◆ **What you will do**:
Wherever the string "Israeli" appears in the records, return the line that holds it.

.....

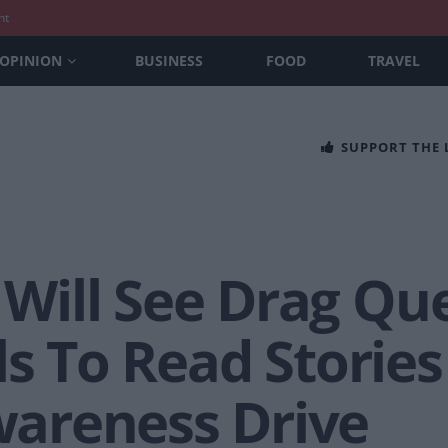
nt
OPINION
BUSINESS
FOOD
TRAVEL
SUPPORT THE
ill See Drag Que
ls To Read Stories
areness Drive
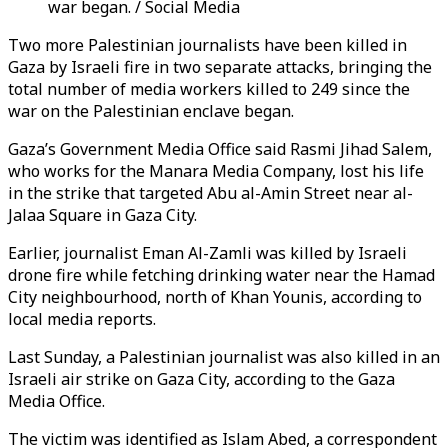
war began. / Social Media
Two more Palestinian journalists have been killed in
Gaza by Israeli fire in two separate attacks, bringing the
total number of media workers killed to 249 since the
war on the Palestinian enclave began.
Gaza’s Government Media Office said Rasmi Jihad Salem,
who works for the Manara Media Company, lost his life
in the strike that targeted Abu al-Amin Street near al-
Jalaa Square in Gaza City.
Earlier, journalist Eman Al-Zamli was killed by Israeli
drone fire while fetching drinking water near the Hamad
City neighbourhood, north of Khan Younis, according to
local media reports.
Last Sunday, a Palestinian journalist was also killed in an
Israeli air strike on Gaza City, according to the Gaza
Media Office.
The victim was identified as Islam Abed, a correspondent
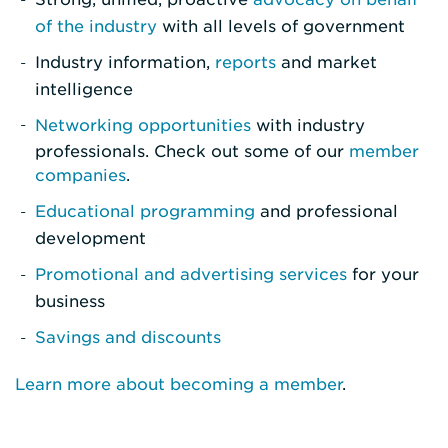
of the industry
with all levels of government
Industry information,
reports
and market
intelligence
Networking opportunities
with industry
professionals. Check out some of our
member
companies
.
Educational programming
and professional
development
Promotional and advertising services
for your
business
Savings and discounts
Learn more about becoming a member
.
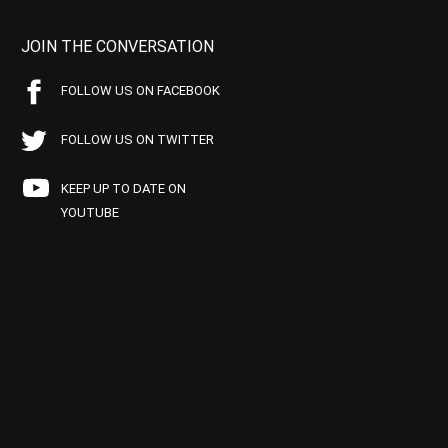
JOIN THE CONVERSATION
FOLLOW US ON FACEBOOK
FOLLOW US ON TWITTER
KEEP UP TO DATE ON
YOUTUBE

.....

◆ **Reply**:
Gaza by Israeli fire in two separate attacks, bringing the
Earlier, journalist Eman Al-Zamli was killed by Israeli
Israeli air strike on Gaza City, according to the Gaza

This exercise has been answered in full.